-- Prompt --
The records should be repeated word for word, pictures excluded.

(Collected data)
============
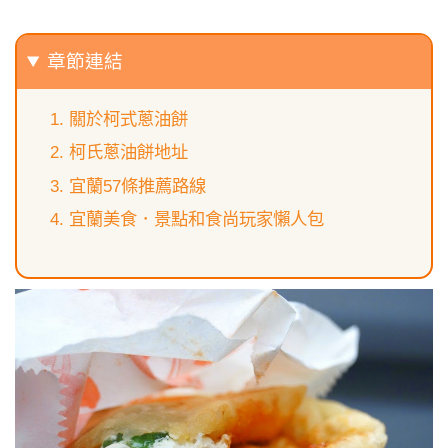
章節連結
關於柯式蔥油餅
柯氏蔥油餅地址
宜蘭57條推薦路線
宜蘭美食．景點和食尚玩家懶人包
============
-- The answer --
章節連結
關於柯式蔥油餅
柯氏蔥油餅地址
宜蘭57條推薦路線
宜蘭美食．景點和食尚玩家懶人包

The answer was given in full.